Reading this, I see problems that go much further than a disagreement about sexuality. For a variety of reasons, I’ve been contemplating lately the pressures parents put on their children, and the fact that some parents seem to dream a little bit too specifically for their kids. Any system where a parent considers a child a failure because he didn’t grow up to conform to a set of norms about what adult life is “supposed to look like,” or because they didn’t do what their siblings, cousins or friends did, is a flawed system. I’m at that age when a lot of the people I’m close to are starting families, and when we talk about their kids, I always say something about dreaming that they grow up to be happy, successful in whatever they want to do, authentic, loved, etc. — all the things a parent should naturally want for their kids. It’s not reasonable to expect your child to be a doctor, or to marry a “Mama Grizzly,” or to be philosophically aligned with you, or to be heterosexual.
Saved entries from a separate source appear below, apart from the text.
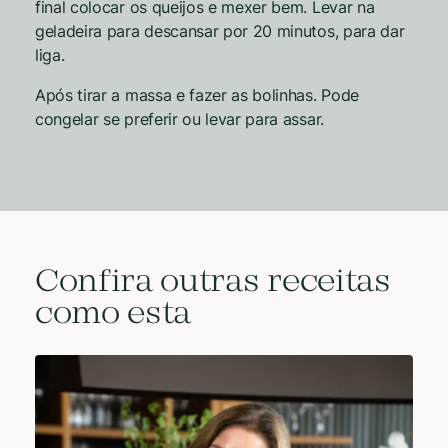
final colocar os queijos e mexer bem. Levar na
geladeira para descansar por 20 minutos, para dar
liga.
Após tirar a massa e fazer as bolinhas. Pode
congelar se preferir ou levar para assar.
Confira outras receitas
como esta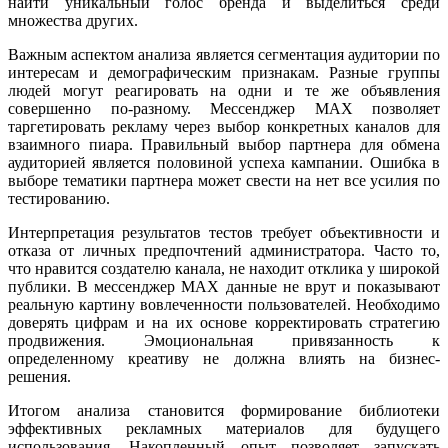
найти уникальный голос бренда и выделиться среди
множества других.
Важным аспектом анализа является сегментация аудитории по
интересам и демографическим признакам. Разные группы
людей могут реагировать на одни и те же объявления
совершенно по-разному. Мессенджер MAX позволяет
таргетировать рекламу через выбор конкретных каналов для
взаимного пиара. Правильный выбор партнера для обмена
аудиторией является половиной успеха кампании. Ошибка в
выборе тематики партнера может свести на нет все усилия по
тестированию.
Интерпретация результатов тестов требует объективности и
отказа от личных предпочтений администратора. Часто то,
что нравится создателю канала, не находит отклика у широкой
публики. В мессенджер MAX данные не врут и показывают
реальную картину вовлеченности пользователей. Необходимо
доверять цифрам и на их основе корректировать стратегию
продвижения. Эмоциональная привязанность к
определенному креативу не должна влиять на бизнес-
решения.
Итогом анализа становится формирование библиотеки
эффективных рекламных материалов для будущего
использования. Накопленный опыт позволяет запускать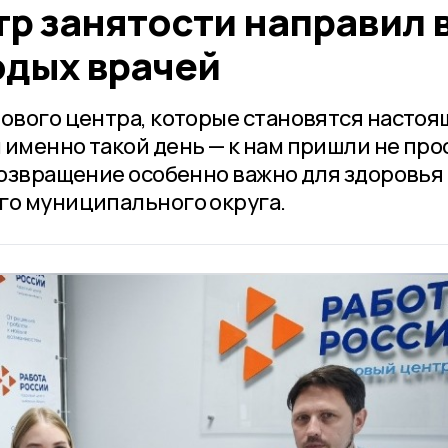
р занятости направил 
одых врачей
рового центра, которые становятся насто
 именно такой день — к нам пришли не про
возвращение особенно важно для здоровья
го муниципального округа.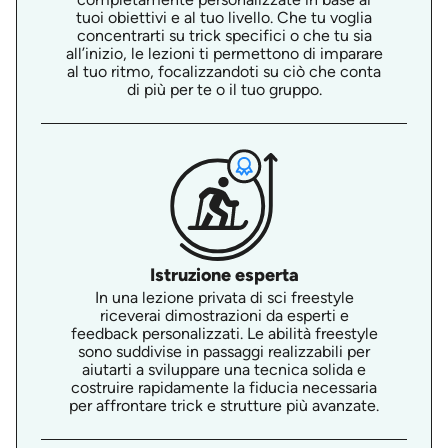
tuoi obiettivi e al tuo livello. Che tu voglia
concentrarti su trick specifici o che tu sia
all’inizio, le lezioni ti permettono di imparare
al tuo ritmo, focalizzandoti su ciò che conta
di più per te o il tuo gruppo.
Istruzione esperta
In una lezione privata di sci freestyle
riceverai dimostrazioni da esperti e
feedback personalizzati. Le abilità freestyle
sono suddivise in passaggi realizzabili per
aiutarti a sviluppare una tecnica solida e
costruire rapidamente la fiducia necessaria
per affrontare trick e strutture più avanzate.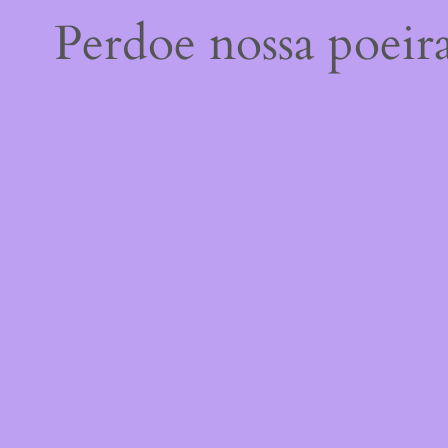
Perdoe nossa poeir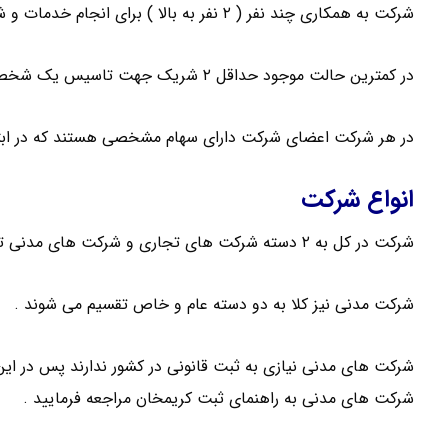
شرکت به همکاری چند نفر ( ۲ نفر به بالا ) برای انجام خدمات و شراکت در اموری که موجب کسب سود می شود گفته می شود .
در کمترین حالت موجود حداقل ۲ شریک جهت تاسیس یک شخصیت حقوقی لازم می باشد .
در هر شرکت اعضای شرکت دارای سهام مشخصی هستند که در ابت
انواع شرکت
شرکت در کل به ۲ دسته شرکت های تجاری و شرکت های مدنی تقسیم می شود .
شرکت مدنی نیز کلا به دو دسته عام و خاص تقسیم می شوند .
شرکت های مدنی نیازی به ثبت قانونی در کشور ندارند پس در این 
شرکت های مدنی به راهنمای ثبت کریمخان مراجعه فرمایید .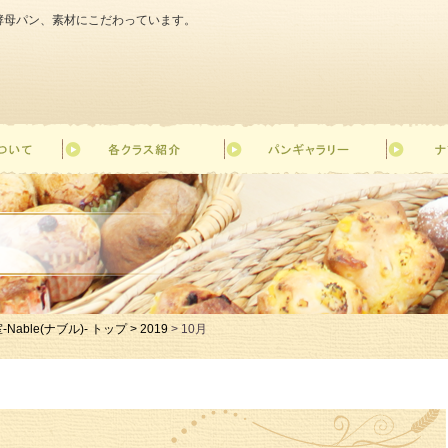
天然酵母パン、素材にこだわっています。
le(ナブル)- トップ >
2019
> 10月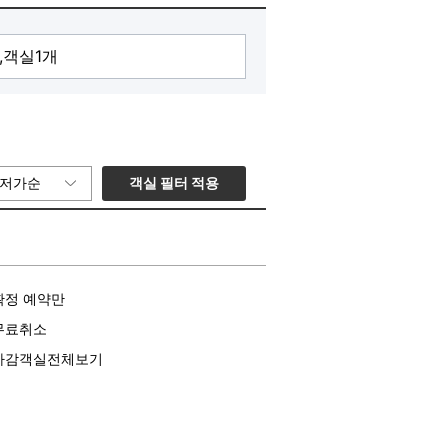
객실 필터 적용
저가순
확정 예약만
무료취소
마감객실전체보기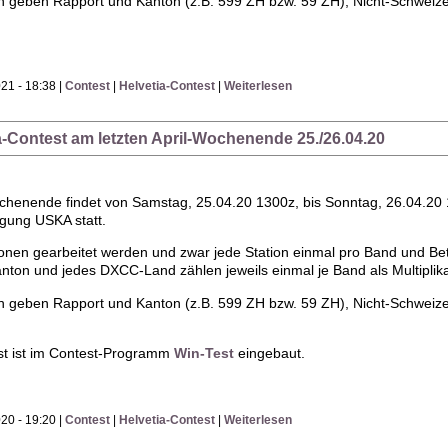
n geben Rapport und Kanton (z.B. 599 ZH bzw. 59 ZH), Nicht-Schwei
21 - 18:38 |
Contest
|
Helvetia-Contest
|
Weiterlesen
ia-Contest am letzten April-Wochenende 25./26.04.20
ochenende findet von Samstag, 25.04.20 1300z, bis Sonntag, 26.04.20 
gung USKA statt.
onen gearbeitet werden und zwar jede Station einmal pro Band und Bet
nton und jedes DXCC-Land zählen jeweils einmal je Band als Multiplika
n geben Rapport und Kanton (z.B. 599 ZH bzw. 59 ZH), Nicht-Schwei
st ist im Contest-Programm
Win-Test
eingebaut.
20 - 19:20 |
Contest
|
Helvetia-Contest
|
Weiterlesen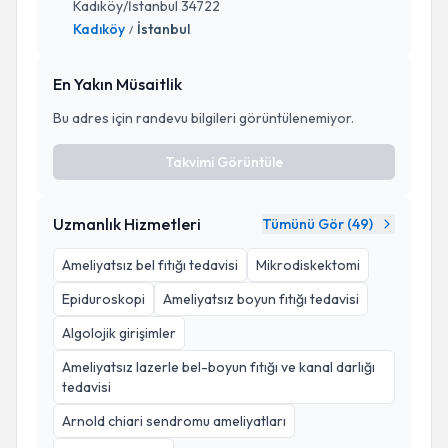
Kadıköy/İstanbul 34722
Kadıköy
İstanbul
/
En Yakın Müsaitlik
Bu adres için randevu bilgileri görüntülenemiyor.
Takvimi Görüntüle
Uzmanlık Hizmetleri
Tümünü Gör (
49
)
Ameliyatsız bel fıtığı tedavisi
Mikrodiskektomi
Epiduroskopi
Ameliyatsız boyun fıtığı tedavisi
Algolojik girişimler
Ameliyatsız lazerle bel-boyun fıtığı ve kanal darlığı
tedavisi
Arnold chiari sendromu ameliyatları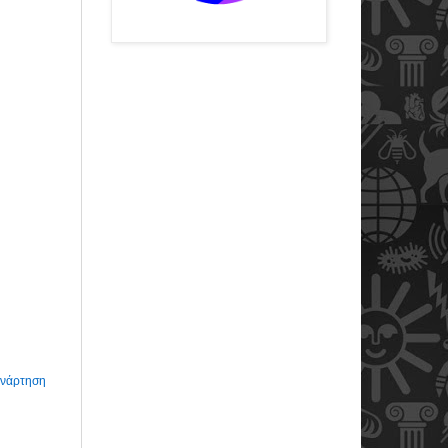
Ανάρτηση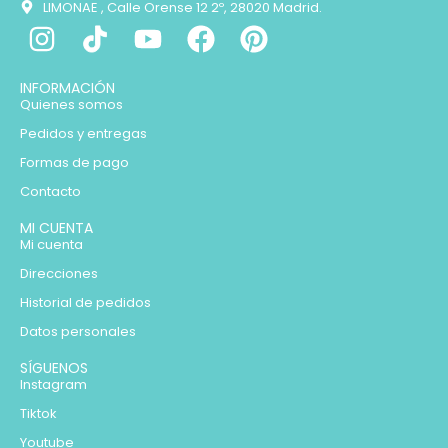
LIMONAE , Calle Orense 12 2º, 28020 Madrid.
INFORMACIÓN
Quienes somos
Pedidos y entregas
Formas de pago
Contacto
MI CUENTA
Mi cuenta
Direcciones
Historial de pedidos
Datos personales
SÍGUENOS
Instagram
Tiktok
Youtube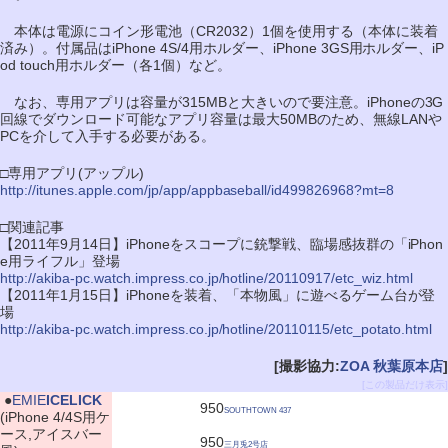
本体は電源にコイン形電池（CR2032）1個を使用する（本体に装着
済み）。付属品はiPhone 4S/4用ホルダー、iPhone 3GS用ホルダー、iP
od touch用ホルダー（各1個）など。
なお、専用アプリは容量が315MBと大きいので要注意。iPhoneの3G
回線でダウンロード可能なアプリ容量は最大50MBのため、無線LANや
PCを介して入手する必要がある。
□専用アプリ(アップル)
http://itunes.apple.com/jp/app/appbaseball/id499826968?mt=8
□関連記事
【2011年9月14日】iPhoneをスコープに銃撃戦、臨場感抜群の「iPhon
e用ライフル」登場
http://akiba-pc.watch.impress.co.jp/hotline/20110917/etc_wiz.html
【2011年1月15日】iPhoneを装着、「本物風」に遊べるゲーム台が登
場
http://akiba-pc.watch.impress.co.jp/hotline/20110115/etc_potato.html
[撮影協力:
ZOA 秋葉原本店
]
[この製品だけ表示]
|
●
EMIE
ICELICK
950
SOUTHTOWN 437
(iPhone 4/4S用ケ
ース,アイスバー
950
三月兎2号店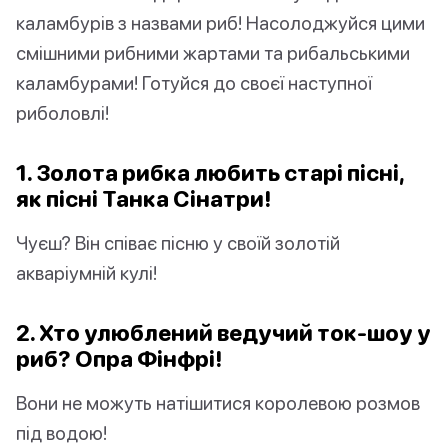
каламбурів з назвами риб! Насолоджуйся цими
смішними рибними жартами та рибальськими
каламбурами! Готуйся до своєї наступної
риболовлі!
1. Золота рибка любить старі пісні,
як пісні Танка Сінатри!
Чуєш? Він співає пісню у своїй золотій
акваріумній кулі!
2. Хто улюблений ведучий ток-шоу у
риб? Опра Фінфрі!
Вони не можуть натішитися королевою розмов
під водою!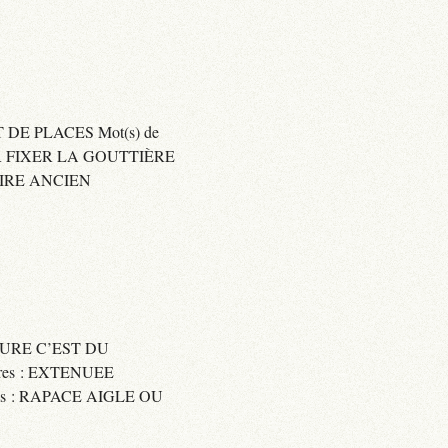
 DE PLACES Mot(s) de
SER FIXER LA GOUTTIÈRE
RAIRE ANCIEN
SSURE C’EST DU
res : EXTENUEE
res : RAPACE AIGLE OU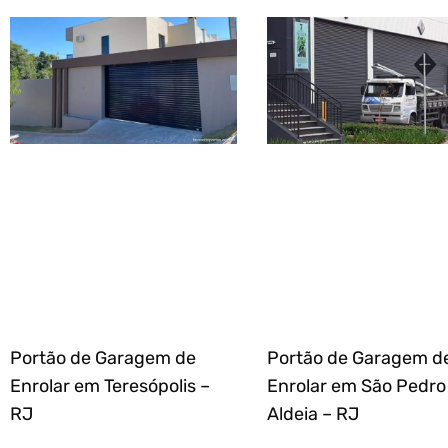
Portão de Garagem de
Portão de Garagem d
Enrolar em Teresópolis –
Enrolar em São Pedro
RJ
Aldeia – RJ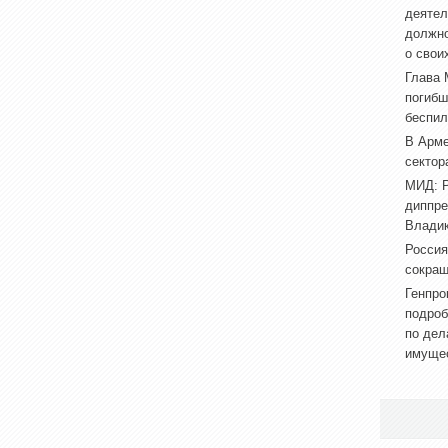
деятел
должно
о свои
Глава 
погибш
беспил
В Арме
сектор
МИД: Р
диппре
Владик
Россия
сокращ
Генпро
подроб
по дел
имуще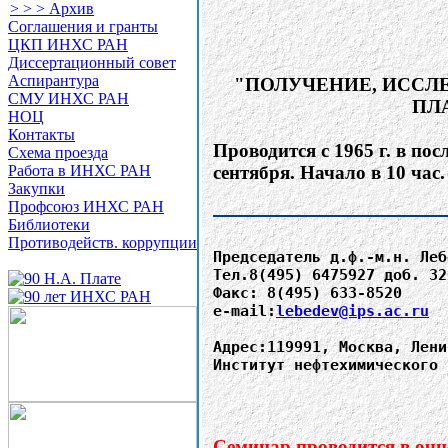
> > > Архив
Соглашения и гранты
ЦКП ИНХС РАН
Диссертационный совет
Аспирантура
СМУ ИНХС РАН
НОЦ
Контакты
Схема проезда
Работа в ИНХС РАН
Закупки
Профсоюз ИНХС РАН
Библиотеки
Противодейств. коррупции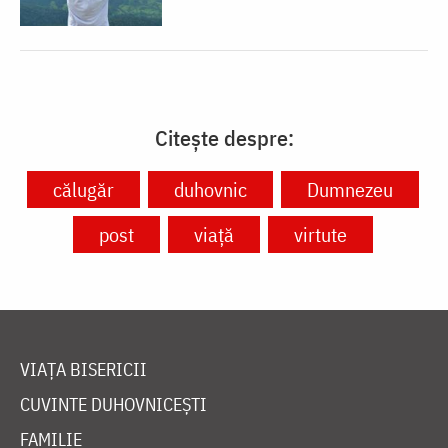
Citește despre:
călugăr
duhovnic
Dumnezeu
post
viață
virtute
VIAȚA BISERICII
CUVINTE DUHOVNICEȘTI
FAMILIE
In the piece, David seems conflicted over the fact that he and his mother really don’t speak anymore, wondering whether he’s being a “bad gay son” in continuing the estrangement. We can’t answer that question. Everybody has to take stock of their own situation and try to do the best with what they have. Family estrangements are nothing new, but it’s sad that in 2013, with all the other advances we’ve made, there are still many, many LGBT people who are having to cobble together their own families because the ones they were born into don’t accept them for who they are. Yet at the same time, I see friends of mine who have teenagers and college students, a few of whom have come out, and those families are serving as a living example of what it should look like for LGBT people in 2013.

So it’s all luck of the draw, I suppose. Happy Mothers’ Day to all the moms out there, including my own mom.